My creative awakening happened in 1967 during the first play I saw, a tragic Greek epic, The House of Atreus, at the Guthrie Theater in Minneapolis. At the age of ten my imagination was indelibly filled with the heroes and gods of mythology. It is no surprise my creative process draws on memory and daydreams—and that these images are repeated as symbolic elements in my work.
 
The greatest teacher is experience and I have many valued moments in the arts and among artists. Formally the classes at the Art Students League of New York grounded my drawing. The art history degree from Fordham University provided the context and exposed the motivations and creativity of the artists both ancient and modern.  
 
As much experience as was gained through formal training, the most valued came from a small group of mentors:
• Mark Roberts of Minneapolis generously shared his knowledge of photography, including the techniques, history, and talent within the photographic community.
• The music conductor and writer Robert Craft provided the incalculable gift of knowledge and reason. The transfer of knowledge I received came while typing his essays and cataloging the collection of music, art, and ephemera that originally belonged to Igor Stravinsky. The essays I typed covered subjects ranging from early music, the art of Piero della Francesca, the mathematics of Benoît Mandelbrot and the lived connections to the literature of the time.
• I learned all about the French Belle Époque while working for Laura Gold at her Park South Gallery at Carnegie Hall.
• The ChaShaMa organization and Anita Durst provided space in Times Square for my solo exhibit and was a moment of great personal growth.
• My most beloved mentor, Rick Sheinmel, furnished an entrée into the world of the actor, the theater, and the human condition. While he acted on New York’s downtown experimental stage, I sat in the audience drinking up the uniquely presented truths of the human condition.

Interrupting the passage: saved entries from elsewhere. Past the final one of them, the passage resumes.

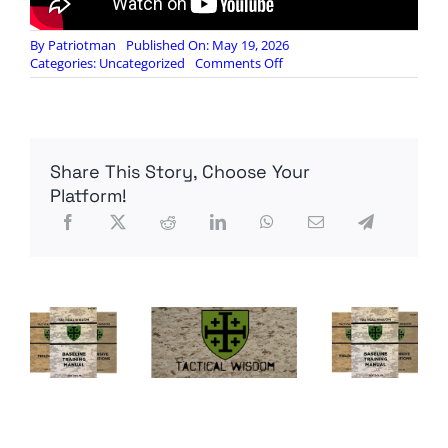
By
Patriotman
Published On: May 19, 2026
on
Categories:
Uncategorized
Comments Off
How
Will
the
New
Federal
Share This Story, Choose Your
Reserve
Handle
Platform!
This
Inflation
Crisis?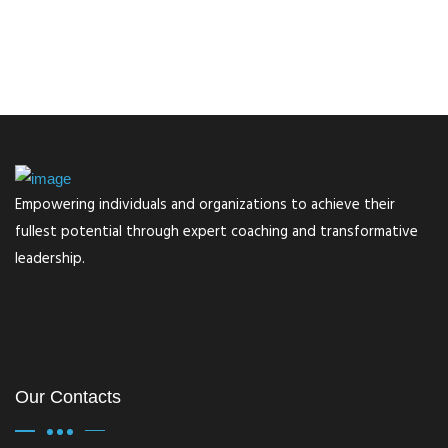
Empowering individuals and organizations to achieve their
fullest potential through expert coaching and transformative
leadership.
Our Contacts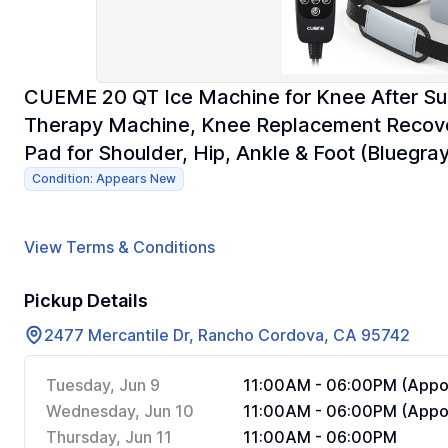
CUEME 20 QT Ice Machine for Knee After Su
Therapy Machine, Knee Replacement Recover
Pad for Shoulder, Hip, Ankle & Foot (Bluegray
Condition: Appears New
View Terms & Conditions
Pickup Details
2477 Mercantile Dr, Rancho Cordova, CA 95742
Tuesday, Jun 9
11:00AM - 06:00PM (Appoi
Wednesday, Jun 10
11:00AM - 06:00PM (Appoi
Thursday, Jun 11
11:00AM - 06:00PM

All this and much more have shaped my creative experience. 
 
Currently I live in Hell’s Kitchen, New York City, with my partner of thirty years, Rick Sheinmel.

My Art

My main motivation is to create images that speak to me and will speak to you too.

As long as I can remember I have been drawing, painting, and collecting clippings and ephemera from the made world, especially those that resonated with me as specific ideas or feeling.
 
Over time, I intuitively augmented these found materials. Using impulsive gestural elements and the use of primary colors, I can apply layers and color to produce multiple outcomes. The layer hierarchy of a drawing, a photo, or clipping changes the outcome of the finished image in exciting ways. Hundreds of manipulations in size, colors or texture are made within the hierarchy and to each layer. This shuffling and changing goes on until an a-ha moment is achieved.

The transposition of the collected images onto paper or canvas can be replicated in the digital space. The size of the digital image, determined by pixel resolution, allows for great latitude. There are ideal dimensions meant to be seen at close range, and then there are prints that are ideally viewed at a distance. I think of the great French artist Georges Seurat and his pointillist masterpiece La Grande Jatte. At close range the points of color dominate, but at greater distance, the more unified the color and shapes become. That means the larger the print, the more pixelation is visible.

I outsource my giclée prints to a high-quality print service that transfers images onto canvas, rag paper, acrylic panel, or aluminum.

Within these collections movement in time and space is explored. The resonance of the finished image is personal and accessible to the viewer.

On the journey the artist sleeps, dreams, awakens, and set about putting it all before you—the audience.

I like how Theodore Rothke speaks of this journey in his poem The Waking:
I wake to sleep, and take my waking slow.
I feel my fate in what I cannot fear.
I learn by going where I have to go.